- Do this -
In the documentation below, turn the block under the heading "RequirementLevel," beginning "Value Description," into a short bulleted list that keeps what each value means.

- Quoted text -
-- start --

Property	Type	Default	Description
field	String	null	The Elasticsearch field
boost	Float	null	The boost for this field

# OptionalField

As Field but with the following additional property.

Property	Type	Default	Description
requirement	Enum: RequirementLevel	none	The requirement level for the exists query against this field. See RequirementLevel for descriptions of allowed values.

# RequirementLevel

Value	Description
none	This field is not required to exist in order to match. The presence of the field in a hit will merely boost its relevance.
should	This field is not required to exist in order to match but at least one should-level field must exist.
must	This field must exist in order to match.

# Default Search Fields

- field: _generic_all_std
  boost: 0.0
- field: _all
  boost: 0.0

# Default Id Fields

- field: @admin.id
  boost: 0.0
- field: admin.id
  boost: 0.0

# Example

name: my-glyph
type: elastic-generic-search
properties:
  search_config:
    search_fields:
      - field: my_search_field
        boost: 0.0
    id_fields:
      - field: my_id_field
        boost: 0.0
    fields:
      - field: my_field
        boost: 0.0
    exists_fields:
      - field: my_exists_field
        boost: 0.0
        requirement: none
  path_config:
    paths:
      alias_1: field_1
      alias_2: field_2
      alias_3: field_3
    require_alias: false
  aggregation_configs:
    - name: alias_1
      size: 20
      auto_complete_size: 100
  default_aggregation_size: 10
  date_aggregations:
    - agg_name: date_field_alias
      path: date_elasticsearch_field_1
      additional_path: date_elasticsearch_field_2
      format: dd/MM/yyyy
      date_ranges:
        - from: 1850
          to: 1900
        - from: 1900
          to: 1950
        - from: 1950
          to: 2000
  date_range_format: '{from} - {to}'
  global_filter: my_field:(value_1 OR value_2 OR value_3)
  match_operator: and
  default_operator: and
  request_timeout: 3000

-- end --

- Supplied material -
-- start --

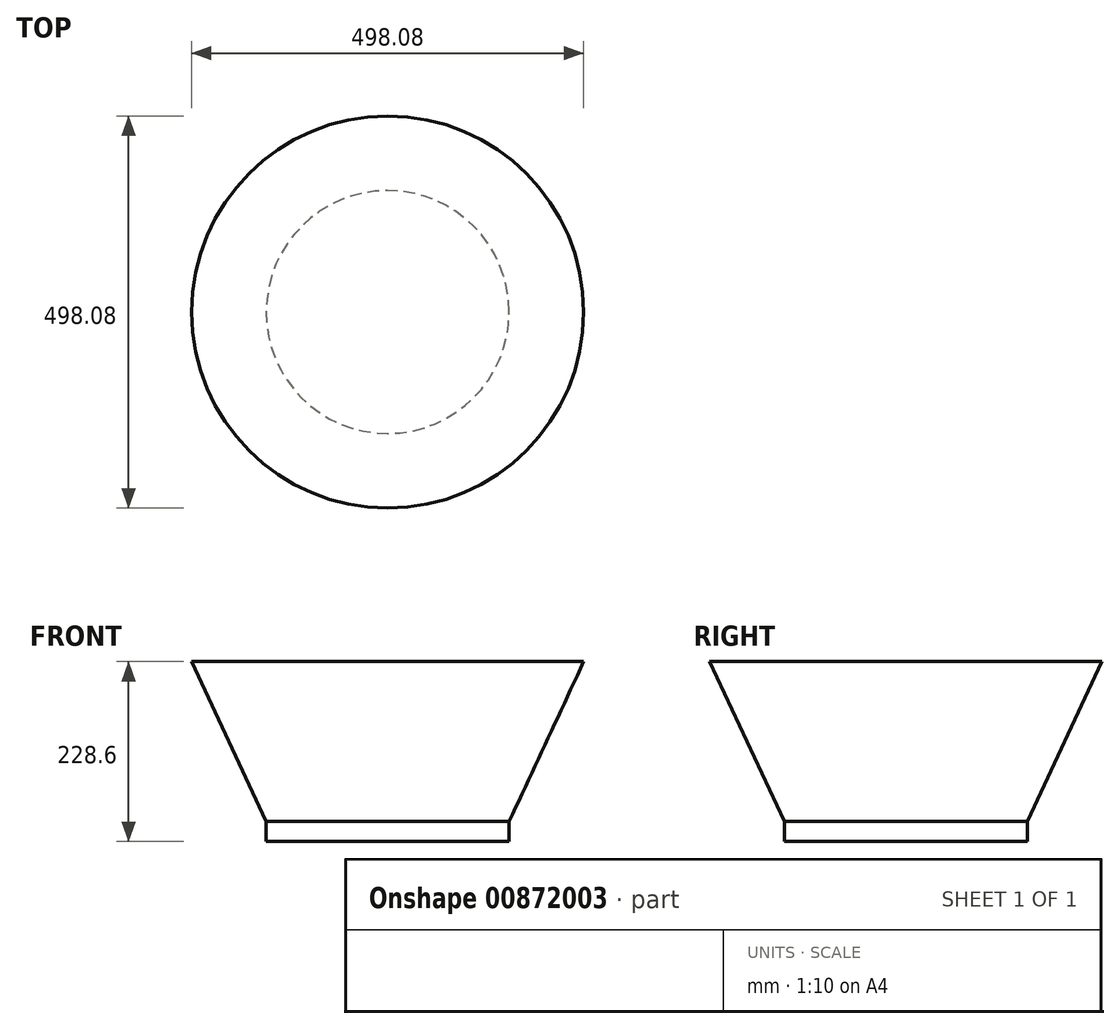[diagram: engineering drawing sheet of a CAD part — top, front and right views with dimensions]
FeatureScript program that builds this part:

-- end --

- Output for this task -
- none: The field doesn't need to exist for a match. If it's present in a hit, it only boosts relevance.
- should: The field doesn't need to exist for a match, but at least one should-level field must exist.
- must: The field must exist for a match.